O Brasil atrai capital estrangeiro devido ao juro real elevado, um dos maiores do mundo, mas a bolsa nacional permanece afastada do entusiasmo global por inteligência artificial, avaliou Fernanda Rocha. Segundo a analista, o mercado internacional direciona seu foco para empresas de tecnologia nos Estados Unidos, enquanto o fluxo de recursos no país é impulsionado pelo diferencial de juros.
Fernanda Rocha, assessora de investimentos, afirmou que o mercado global entrou em uma nova narrativa impulsionada por resultados fortes de empresas ligadas à inteligência artificial nos Estados Unidos. Ela declarou que o país atrai capital pelo diferencial de juros, pois “a bolsa fica meio que largadinha agora, porque a gente não está nesse hype de inteligência artificial e tecnologia”.
O diferencial de juros permite ao Banco Central brasileiro promover um corte limitado na taxa Selic. O mercado projeta um corte de 0,25 ponto percentual na próxima reunião do Copom, o que levaria a taxa a 13,5% ao final do ano. A analista comentou que, após o corte, o BC deve aguardar para avaliar os efeitos da inflação e da atividade econômica.

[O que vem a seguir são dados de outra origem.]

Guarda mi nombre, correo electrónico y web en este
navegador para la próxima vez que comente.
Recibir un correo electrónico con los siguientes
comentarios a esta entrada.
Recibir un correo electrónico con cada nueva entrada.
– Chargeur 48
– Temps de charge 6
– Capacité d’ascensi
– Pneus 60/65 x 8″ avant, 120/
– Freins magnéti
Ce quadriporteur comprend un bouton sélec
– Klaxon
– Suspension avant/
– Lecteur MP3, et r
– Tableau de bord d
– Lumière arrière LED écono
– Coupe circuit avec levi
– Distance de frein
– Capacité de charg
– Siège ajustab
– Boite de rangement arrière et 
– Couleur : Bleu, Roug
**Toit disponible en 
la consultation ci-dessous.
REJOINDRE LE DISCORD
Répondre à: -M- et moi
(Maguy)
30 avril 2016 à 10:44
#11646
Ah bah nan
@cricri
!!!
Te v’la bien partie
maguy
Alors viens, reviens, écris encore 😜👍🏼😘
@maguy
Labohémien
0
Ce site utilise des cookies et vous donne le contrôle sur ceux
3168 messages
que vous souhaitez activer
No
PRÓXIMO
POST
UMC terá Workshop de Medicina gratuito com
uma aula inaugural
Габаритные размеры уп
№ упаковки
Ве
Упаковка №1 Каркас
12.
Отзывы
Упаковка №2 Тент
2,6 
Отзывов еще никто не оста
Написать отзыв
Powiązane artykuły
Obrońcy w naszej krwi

Em relação à inflação, Rocha explicou que ela é influenciada pela maior liquidez e pela expansão do crédito, movimentos observados em outras economias. Sobre os Estados Unidos, ela espera manutenção dos juros pelo Federal Reserve, mas enfatizou que a comunicação do novo presidente do banco central americano será o fator mais importante.